Records from a data source:
* * * * *
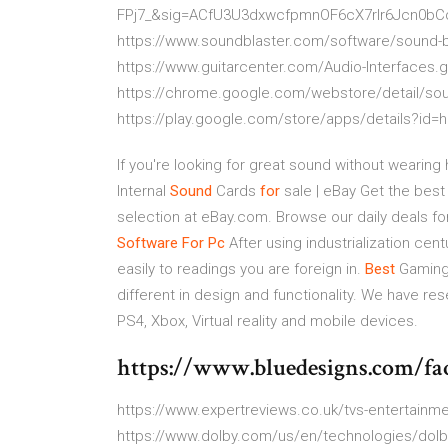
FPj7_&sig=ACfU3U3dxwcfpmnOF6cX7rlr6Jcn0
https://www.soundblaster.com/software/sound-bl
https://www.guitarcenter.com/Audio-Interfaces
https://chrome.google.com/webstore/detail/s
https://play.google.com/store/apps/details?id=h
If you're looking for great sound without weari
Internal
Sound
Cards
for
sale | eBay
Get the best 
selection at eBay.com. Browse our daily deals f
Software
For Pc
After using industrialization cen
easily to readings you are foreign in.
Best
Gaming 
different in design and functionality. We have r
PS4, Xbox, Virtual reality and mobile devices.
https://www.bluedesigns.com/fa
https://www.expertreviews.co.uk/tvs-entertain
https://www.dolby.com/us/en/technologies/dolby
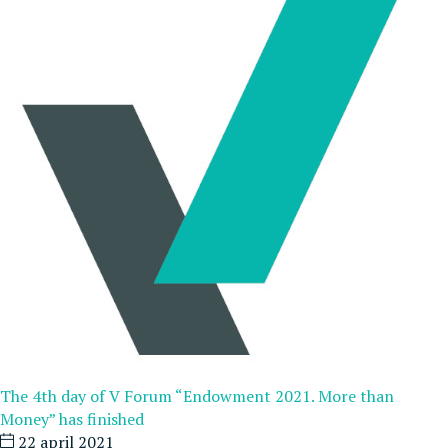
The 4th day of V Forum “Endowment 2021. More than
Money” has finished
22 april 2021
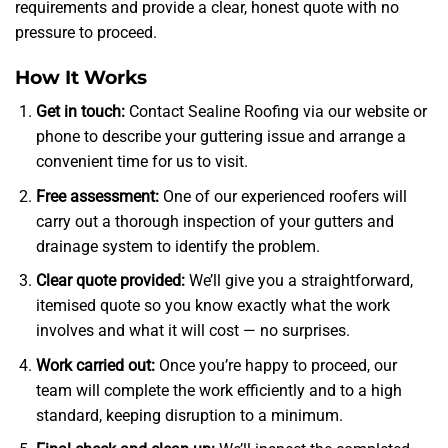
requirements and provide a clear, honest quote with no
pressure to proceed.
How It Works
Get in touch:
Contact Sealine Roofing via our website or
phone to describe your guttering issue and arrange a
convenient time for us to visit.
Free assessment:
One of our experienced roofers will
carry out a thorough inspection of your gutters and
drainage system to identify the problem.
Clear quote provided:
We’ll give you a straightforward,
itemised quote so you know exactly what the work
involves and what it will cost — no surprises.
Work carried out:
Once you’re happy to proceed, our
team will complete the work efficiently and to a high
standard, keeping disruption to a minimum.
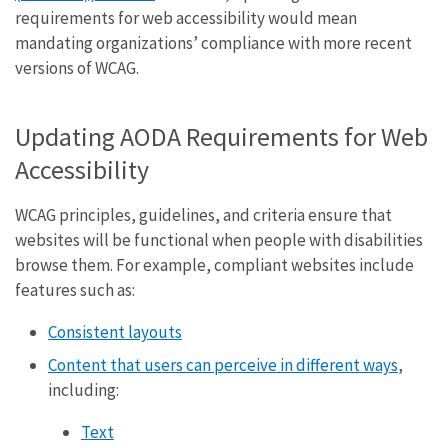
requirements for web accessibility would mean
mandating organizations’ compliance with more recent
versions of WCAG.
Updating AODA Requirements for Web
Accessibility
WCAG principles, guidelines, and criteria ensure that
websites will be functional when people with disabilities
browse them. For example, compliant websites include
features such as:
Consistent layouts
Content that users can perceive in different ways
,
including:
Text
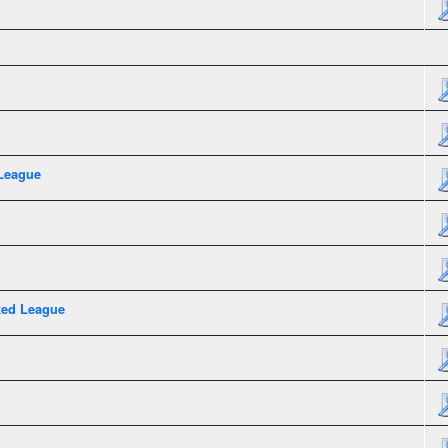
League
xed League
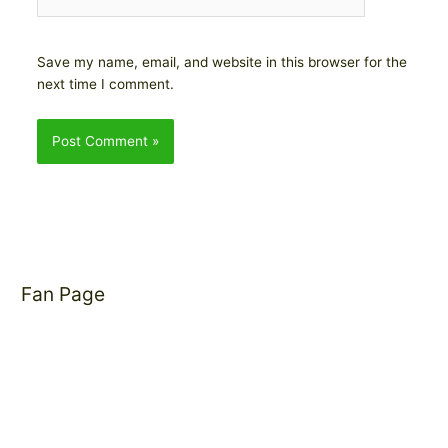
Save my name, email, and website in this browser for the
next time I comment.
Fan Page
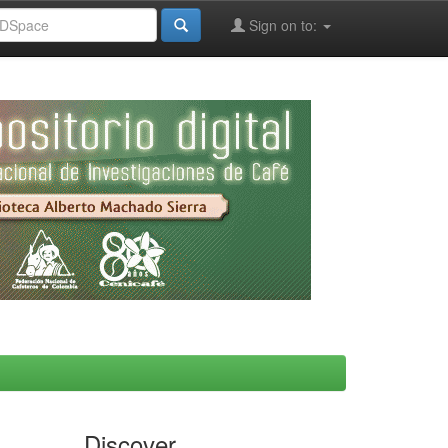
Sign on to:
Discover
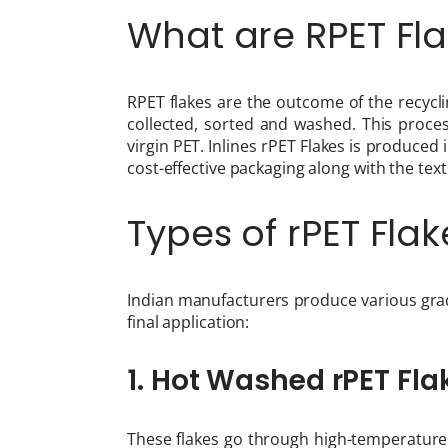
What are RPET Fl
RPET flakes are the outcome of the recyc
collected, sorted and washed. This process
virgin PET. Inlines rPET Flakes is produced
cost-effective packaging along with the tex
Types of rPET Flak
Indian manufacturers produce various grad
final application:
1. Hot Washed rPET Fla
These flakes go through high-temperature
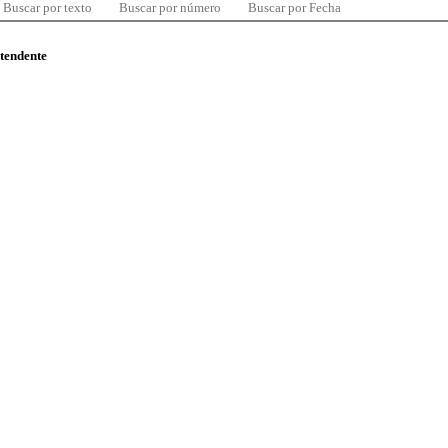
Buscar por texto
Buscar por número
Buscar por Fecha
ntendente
* * * * *
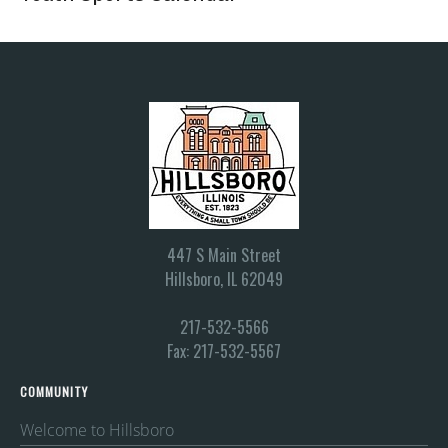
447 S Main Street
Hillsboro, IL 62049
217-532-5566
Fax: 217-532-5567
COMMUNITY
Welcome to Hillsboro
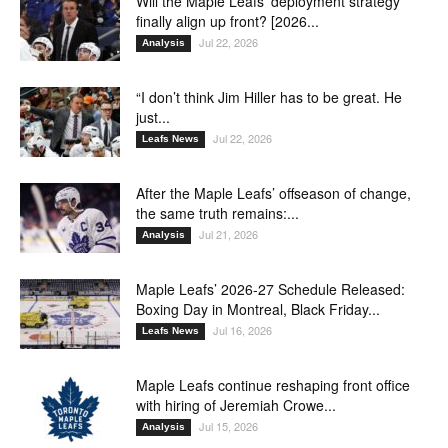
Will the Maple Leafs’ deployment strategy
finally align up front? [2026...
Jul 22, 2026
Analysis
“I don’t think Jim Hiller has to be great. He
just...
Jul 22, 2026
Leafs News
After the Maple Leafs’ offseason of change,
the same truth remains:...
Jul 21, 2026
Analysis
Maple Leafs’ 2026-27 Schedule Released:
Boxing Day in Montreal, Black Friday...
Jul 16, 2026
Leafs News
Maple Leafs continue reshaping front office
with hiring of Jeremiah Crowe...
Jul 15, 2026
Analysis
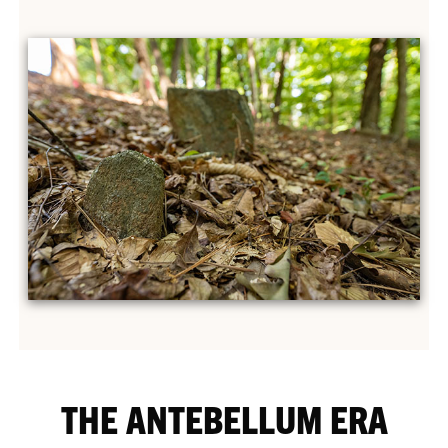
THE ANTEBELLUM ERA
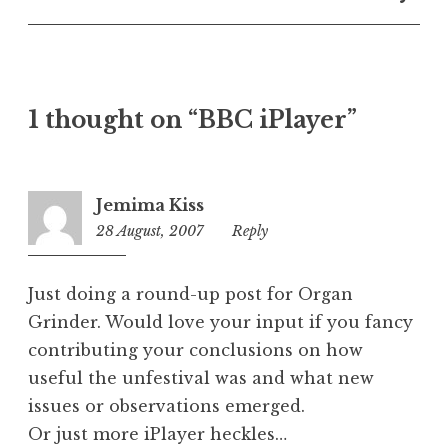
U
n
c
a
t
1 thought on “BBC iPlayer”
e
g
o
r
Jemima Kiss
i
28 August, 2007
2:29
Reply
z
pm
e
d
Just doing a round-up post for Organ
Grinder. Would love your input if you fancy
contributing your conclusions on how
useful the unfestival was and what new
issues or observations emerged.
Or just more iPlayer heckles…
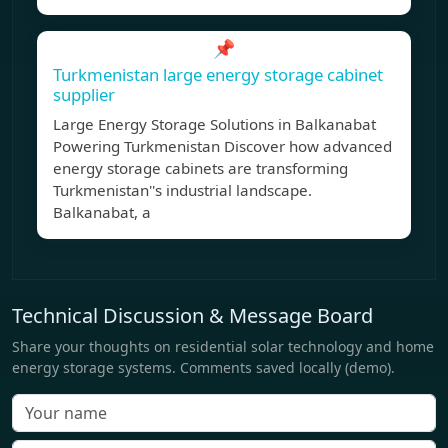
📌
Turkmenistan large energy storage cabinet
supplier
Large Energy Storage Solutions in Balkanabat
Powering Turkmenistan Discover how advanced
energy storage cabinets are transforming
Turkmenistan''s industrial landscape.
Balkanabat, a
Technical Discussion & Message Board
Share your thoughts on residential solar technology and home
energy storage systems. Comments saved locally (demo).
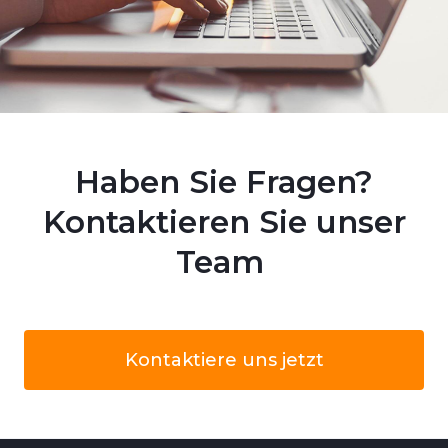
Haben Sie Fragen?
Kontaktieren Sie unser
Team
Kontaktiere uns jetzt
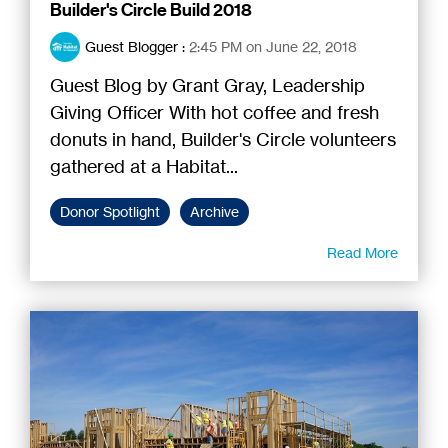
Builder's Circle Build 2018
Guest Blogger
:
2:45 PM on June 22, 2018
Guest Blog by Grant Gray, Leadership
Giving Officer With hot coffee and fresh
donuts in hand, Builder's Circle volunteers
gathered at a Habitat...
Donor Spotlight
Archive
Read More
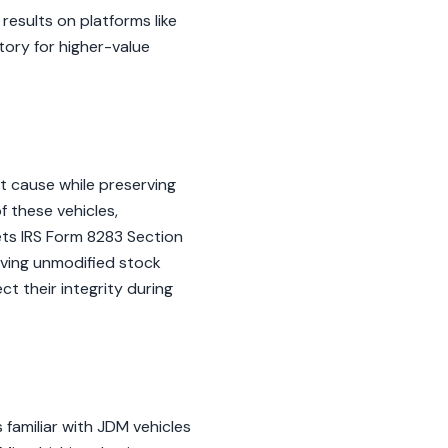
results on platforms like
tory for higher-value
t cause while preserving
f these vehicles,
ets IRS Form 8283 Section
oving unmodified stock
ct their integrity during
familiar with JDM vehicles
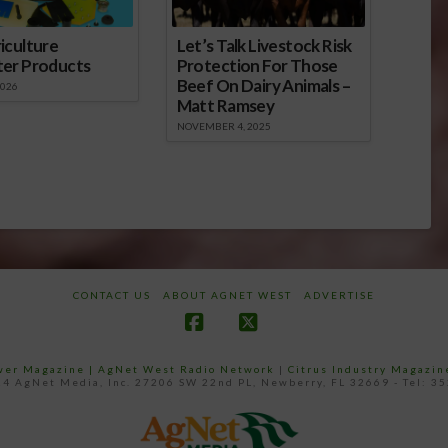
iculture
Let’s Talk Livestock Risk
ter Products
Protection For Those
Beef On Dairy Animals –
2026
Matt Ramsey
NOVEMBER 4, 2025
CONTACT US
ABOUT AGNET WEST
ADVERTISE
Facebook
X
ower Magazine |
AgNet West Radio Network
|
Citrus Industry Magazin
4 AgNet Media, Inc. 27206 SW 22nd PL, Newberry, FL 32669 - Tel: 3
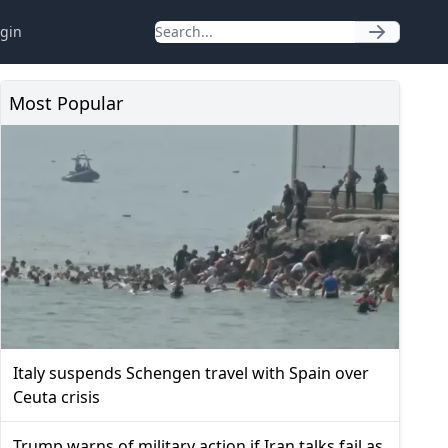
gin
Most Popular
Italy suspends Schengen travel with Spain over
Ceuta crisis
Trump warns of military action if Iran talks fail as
* * * * *
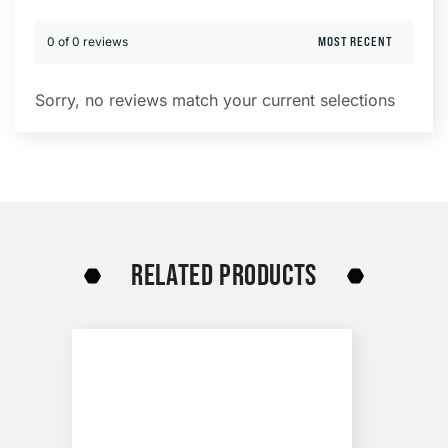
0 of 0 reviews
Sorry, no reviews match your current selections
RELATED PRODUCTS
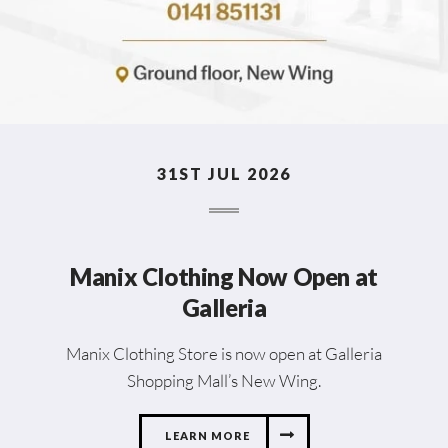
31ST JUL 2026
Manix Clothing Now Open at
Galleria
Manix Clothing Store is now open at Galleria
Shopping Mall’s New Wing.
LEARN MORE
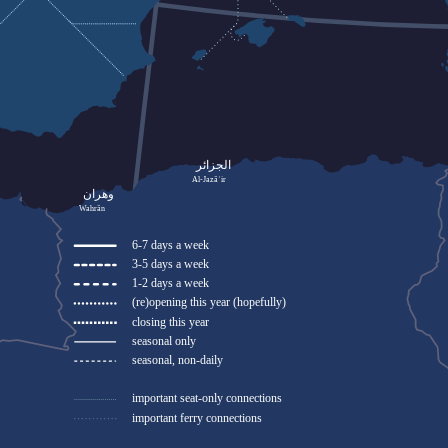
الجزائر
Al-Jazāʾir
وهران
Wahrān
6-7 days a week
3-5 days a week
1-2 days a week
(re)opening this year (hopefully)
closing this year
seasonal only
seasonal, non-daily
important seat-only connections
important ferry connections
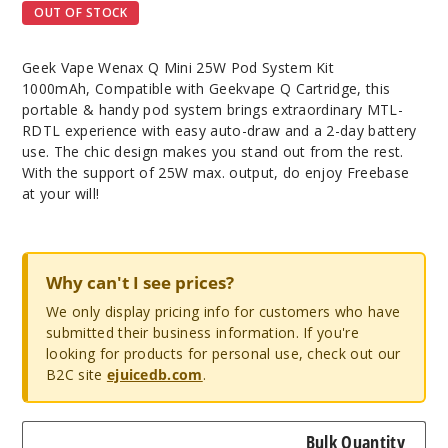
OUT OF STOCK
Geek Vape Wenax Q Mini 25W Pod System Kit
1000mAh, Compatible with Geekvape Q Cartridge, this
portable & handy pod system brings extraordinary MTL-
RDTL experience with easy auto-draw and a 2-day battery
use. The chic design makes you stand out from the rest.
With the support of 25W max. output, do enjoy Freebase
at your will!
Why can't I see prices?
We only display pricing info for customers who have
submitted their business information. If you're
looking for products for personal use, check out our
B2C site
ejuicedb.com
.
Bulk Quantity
* * * * *
◆ WORK INSTRUCTIONS:
Although pictures appear among the records above, none are to be output; print exactly the lines from the line containing "Manix Clothing Now Open at" through the line containing "Bulk Quantity".

◆ EXERCISE ANSWER:
Manix Clothing Now Open at
Galleria
Manix Clothing Store is now open at Galleria
Shopping Mall’s New Wing.
LEARN MORE
الجزائر
Al-Jazāʾir
وهران
Wahrān
6-7 days a week
3-5 days a week
1-2 days a week
(re)opening this year (hopefully)
closing this year
seasonal only
seasonal, non-daily
important seat-only connections
important ferry connections
OUT OF STOCK
Geek Vape Wenax Q Mini 25W Pod System Kit
1000mAh, Compatible with Geekvape Q Cartridge, this
portable & handy pod system brings extraordinary MTL-
RDTL experience with easy auto-draw and a 2-day battery
use. The chic design makes you stand out from the rest.
With the support of 25W max. output, do enjoy Freebase
at your will!
Why can't I see prices?
We only display pricing info for customers who have
submitted their business information. If you're
looking for products for personal use, check out our
B2C site
ejuicedb.com
.
Bulk Quantity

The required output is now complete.